BRUSSELS (Dec. 28)
A new attempt to force anti-Semitism upon the Czech population in Bohemia-Moravia, which has hitherto stoutly resisted all previous efforts, has been launched in the Nazi “protectorate” with formation of a new Fascist anti-Semitic organization called the “Czech National Camp.”
The German newspaper Koelnische Zeitung reports that Jan Rys, former editor of the Czech newspaper Vlajka, is leader of the group. Members of the organization are known as the Vlajkari, wear uniforms and give the Fascist salute.
The Vlajkari program’s principal plank is introduction in the “protectorate” of the Reich social legislation and the Nuremberg racial laws. The Camp cooperates with the Moravian Fascists, under the leadership of Jaromir Vala, in a National Committee for Action, the aim of which is to “open the eyes of the Czech population to the racial problem.”
The committee has issued five anti-Semitic pamphlets and has organized an exhibition in Prague which has the slogan, “Jews and Freemasons are the Scourge of the World.” According to the Koelnische Zeitung, the exhibition has scored a great success.

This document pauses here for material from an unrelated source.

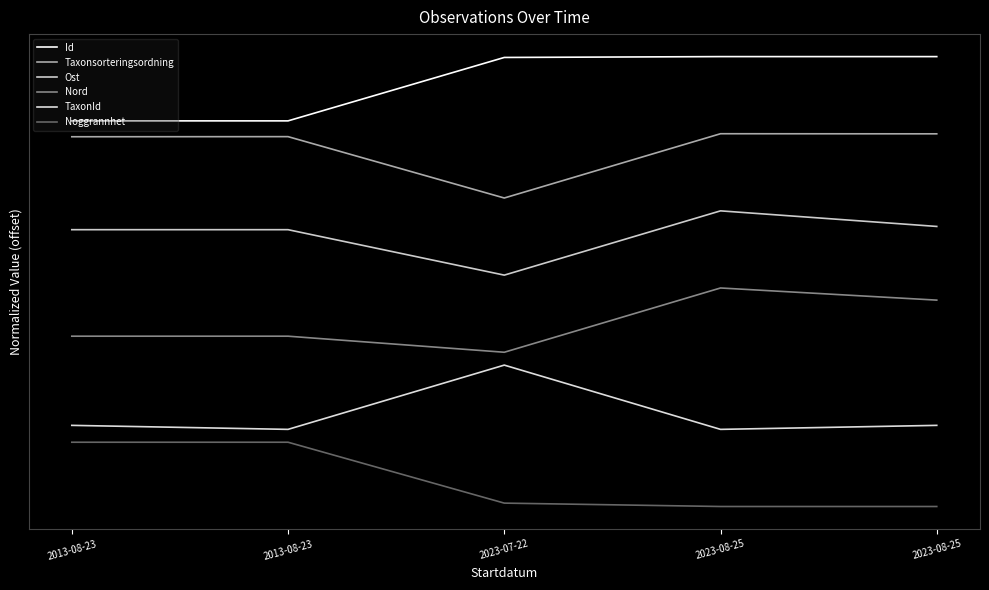

At which category does Taxonsorteringsordning reach its first local peak?

2013-08-23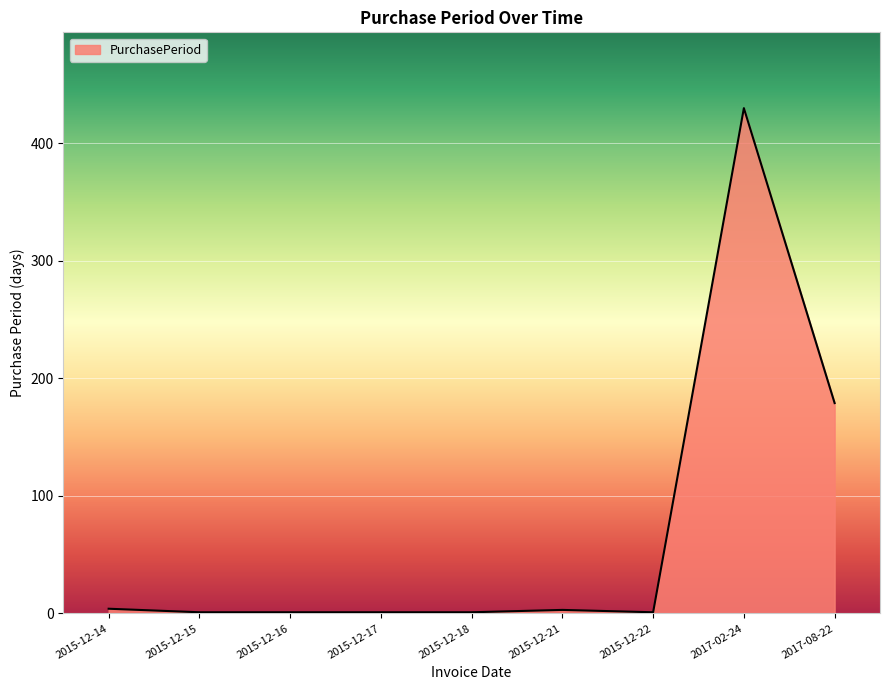

At which category does the chart reach its peak across all series?

2017-02-24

The Nazi newspapers are taking special pains to convince the German reader that the anti-Semitic movement in the “protectorate” has not been inspired by the Nazis but is a native development which was suppressed by the former republic but has been given rein under the opportunity for free development accorded to the Czechs under the “protectorate.” Organs of the new Camp point out that the organization considers German National Socialism as “an ally. They feature a declaration by rys in which he states that the Vlajkari are “ready to collaborate without reserve with Germanism in the protectorate.”
The general aim of the Nazi press is to conceal the fact that anti-Semitism has made little headway in the “protectorate,” despite pressure of the Gestapo, German secret police. In spite of efforts to show that a majority of the subjugated populace is friendly to the Reich, the press is unable to conceal the fact that the Czechs do not act against the Jews unless the Gestapo forces their hand.
Emil Hacha’s Camp of National Unity, Czech organization led by the president of the “protectorate,” is criticized by the Nazi papers for failure to recognize the racial problem in Bohemia-Moravia. Citing figures to prove the alleged domination of Jews in cultural spheres, the German press complains that this domination never disquieted the Czechs.
The Koelnische Zeitung criticizes the Czechs because they failed to place in power the Fascists Radula Gadja and Jiri Stribrny after the resignation of President Eduard Benes, thus obliging the Nazis to establish a “protectorate” in order to see that the Jews were excluded from cultural and professional life.